# Real time Railroad Alaska Marathon



## MiRider (Nov 26, 2015)

Time sensitive post.....

I looked and have no idea where to put this but it is FUN!

Cable channel Destination America is doing a marathon of a 5 hour real time ride on Railroad Alaska - from the cab no less!

It's awesome!


----------



## TylerP42 (Nov 26, 2015)

Honestly, I believe the show is overrated. But this would be interesting.


----------



## MiRider (Nov 26, 2015)

I don't like the 'regular' Railroad Alaska show but this is great - it's just a ride - no narration, just the sound of the train and the landscape.


----------



## George K (Nov 26, 2015)

MiRider said:


> I don't like the 'regular' Railroad Alaska show but this is great - it's just a ride - no narration, just the sound of the train and the landscape.


And the sound of the engineer sniffling.


----------



## Grandpa D (Nov 26, 2015)

George K said:


> And the sound of the engineer sniffling.

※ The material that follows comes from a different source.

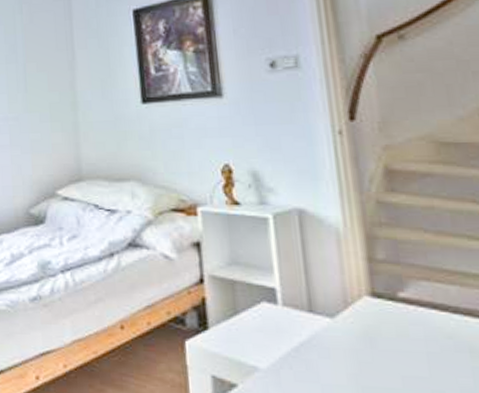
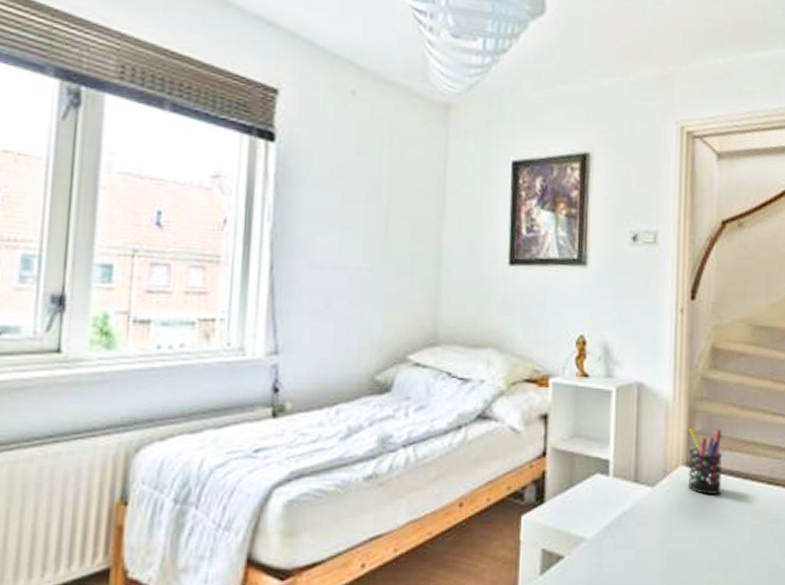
pen holder: none [369,254,424,331] -> present [688,427,723,496]

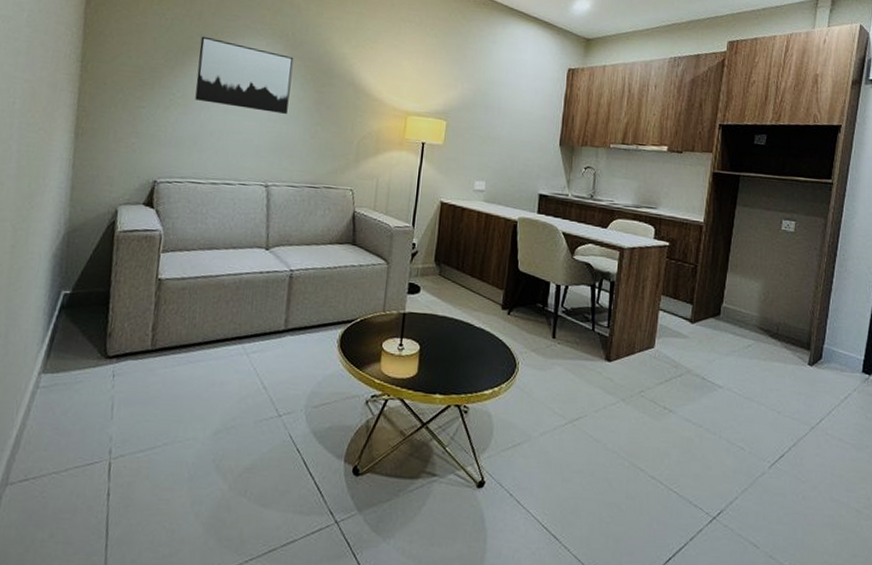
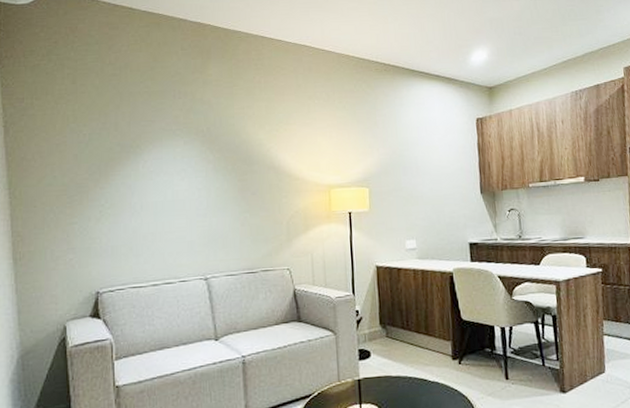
wall art: present [195,36,294,114] -> none [120,145,214,209]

As long as he's not talking on his cell phone.


----------



## TylerP42 (Nov 26, 2015)

I thought this was pretty cool. While I dislike the show itself, this was a cool live thing and I hope they do it again.


----------



## OlympianHiawatha (Nov 26, 2015)

Except for extended commercials every 2 minutes, it was very interesting, though the sound of the engine and clacking of the tracks brought on a much needed Nap Attack, just like what sometimes happens on the Real Thing!


----------